Kai only smiled sheepishly at the memory.

I cannot help but be amazed watching Kai as he explained about each bug in his collection. As he talked, he fed the various insects, geckos and salamanders in his collection.

His appreciation for the animals was truly impressive, and unlike anything I have ever seen in children his age, back home.

Judging from his passion for insects and the undivided family support, it was certainly likely that Kai would realise his ambition of becoming an expert in entomology (the scientific study of insects).


I asked Tomoko if she made gadgets or other smart devices available to her children during their free time.

She shook her head.

She did not feel that the technology that was so synonymous with her country was essential to her children's learning or growth.

"There is no need to use computers or smartphones all the time.

"I have never forced him to engage in anything he did not want to. Kai found his passion in nature, and we fully support his interest," she said.

Aiding Kai's interest is Hokkaido's unique topography, which made every season interesting for unique finds and exploration.

### DATA BELOW
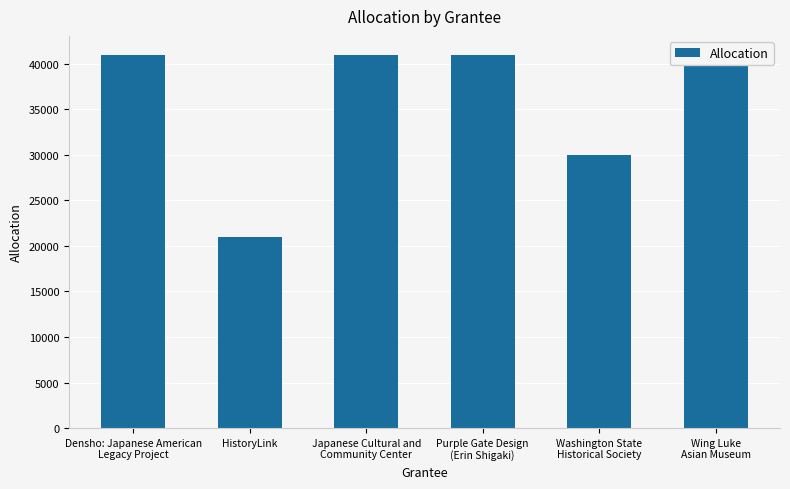

Approximately how many times larger is the value at Japanese Cultural and
Community Center compared to Washington State
Historical Society?

1.4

### EXERCISE INSTRUCTIONS
A - Please reproduce the passage about Kai's insect collection word for word, between "Kai only smiled" and "their free time.", inclusive.
B - Write what comes next in the passage about Kai and his insect collection, beginning after its final sentence.

### RESULTS OF THE EXERCISE
A -
Kai only smiled sheepishly at the memory.

I cannot help but be amazed watching Kai as he explained about each bug in his collection. As he talked, he fed the various insects, geckos and salamanders in his collection.

His appreciation for the animals was truly impressive, and unlike anything I have ever seen in children his age, back home.

Judging from his passion for insects and the undivided family support, it was certainly likely that Kai would realise his ambition of becoming an expert in entomology (the scientific study of insects).


I asked Tomoko if she made gadgets or other smart devices available to her children during their free time.

B -
The family often spends their time in nature, as Tomoko felt that it would be a waste if her family did not appreciate the offerings of the serene environment of the mountainous region they lived in.

From my observations, the Ito family was quite well-off and could have indulged in another way of life if they so chose.

However, they were content to enjoy life at a steady pace, practicing moderation and traditional values in their daily routines.

I was only able to spend two days and a night with them but in that time I learned about how important it was for families to take the time to stop and smell the roses.

Their life was proof that it was still possible to not allow ourselves to be swept away by the pressures of modernisation.